La recentissima sentenza n° 23958 del 29 ottobre 2020, pronunciata dalla II Sezione della Suprema Corte, è tornata ad occuparsi dei vizi della procura alle liti, alla luce del nuovo testo dell’art. 182 c.p.c. (come modificato dalla Legge 69/2009).
La decisione in commento è stata pronunciata nell’ambito di una controversia in cui una procura alle liti era stata ritenuta inesistente (il che aveva portato ad una declaratoria di inammissibilità dell’appello).
La Corte di Cassazione fa piazza pulita, non solo del ragionamento del giudice dell’appello, ma anche di tutte le pregresse incertezze interpretative in merito alla sussistenza di vizi nella procura alle liti ed in merito alla gravità di questi.

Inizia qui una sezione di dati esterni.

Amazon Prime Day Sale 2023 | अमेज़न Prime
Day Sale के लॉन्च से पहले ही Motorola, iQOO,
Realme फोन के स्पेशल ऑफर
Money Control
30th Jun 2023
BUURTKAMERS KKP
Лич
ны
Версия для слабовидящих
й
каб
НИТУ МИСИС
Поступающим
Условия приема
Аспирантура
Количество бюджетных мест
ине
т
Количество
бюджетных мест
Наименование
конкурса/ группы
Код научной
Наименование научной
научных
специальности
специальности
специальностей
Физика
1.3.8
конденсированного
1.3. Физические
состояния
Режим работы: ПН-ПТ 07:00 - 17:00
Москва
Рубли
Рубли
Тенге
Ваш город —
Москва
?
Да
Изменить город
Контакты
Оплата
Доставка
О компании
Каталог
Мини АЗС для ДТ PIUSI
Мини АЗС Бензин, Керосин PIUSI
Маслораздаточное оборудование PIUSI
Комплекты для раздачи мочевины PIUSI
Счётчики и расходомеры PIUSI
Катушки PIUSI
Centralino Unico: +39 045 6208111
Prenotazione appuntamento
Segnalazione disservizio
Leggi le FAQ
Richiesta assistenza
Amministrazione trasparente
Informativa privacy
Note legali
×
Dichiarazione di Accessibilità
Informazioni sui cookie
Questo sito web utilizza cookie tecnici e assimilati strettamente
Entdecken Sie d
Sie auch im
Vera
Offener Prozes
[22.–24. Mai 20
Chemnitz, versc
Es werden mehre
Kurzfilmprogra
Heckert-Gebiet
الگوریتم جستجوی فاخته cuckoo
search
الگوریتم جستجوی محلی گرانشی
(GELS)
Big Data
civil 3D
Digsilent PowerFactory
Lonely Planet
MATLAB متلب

La Suprema Corte semplifica l’approccio e, forse desiderosa di emulare Alessandro Magno di fronte al nodo di Gordio, risolve la questione con un assai lineare “vale tutto”, vale perfino una procura che non c’è proprio.
L’orientamento che la Corte di Cassazione propone e manifesta di voler consolidare (richiamando anche, come precedente conforme, Cass. 18.885/2018) è che la possibilità di sanatoria dei difetti di rappresentanza va estesa anche ai casi di inesistenza degli atti processuali (ovvero non è limitata ai soli casi di nullità)
In effetti, nota la Corte, se il nuovo art. 182 c.p.c. prevede che il termine per la sanatoria venga assegnato anche al fine del “rilascio” della procura, e non solo al fine della sua “rinnovazione”, logica vuole che lo scopo sia quello di consentire alle parti di sanare qualsiasi vizio della procura alle liti.
Ecco, quindi, che secondo la Suprema Corte “non ha alcun rilievo la distinzione tra nullità ed inesistenza della procura … in considerazione della possibilità attribuita al giudice di porre rimedio anche alla ipotesi di assenza della procura”.
La Corte afferma che l’art. 182 c.p.c. “trova applicazione anche qualora la procura manchi del tutto, oltre che quando essa sia inficiata da un vizio che ne determini la nullità”.
Il che, forse, restringe sensibilmente l’ambito di operatività delle norme contenute negli articoli 83 e 125 c.p.c. e lascia un ben maggiore margine di manovra nel momento in cui si deve intraprendere un procedimento giudiziario.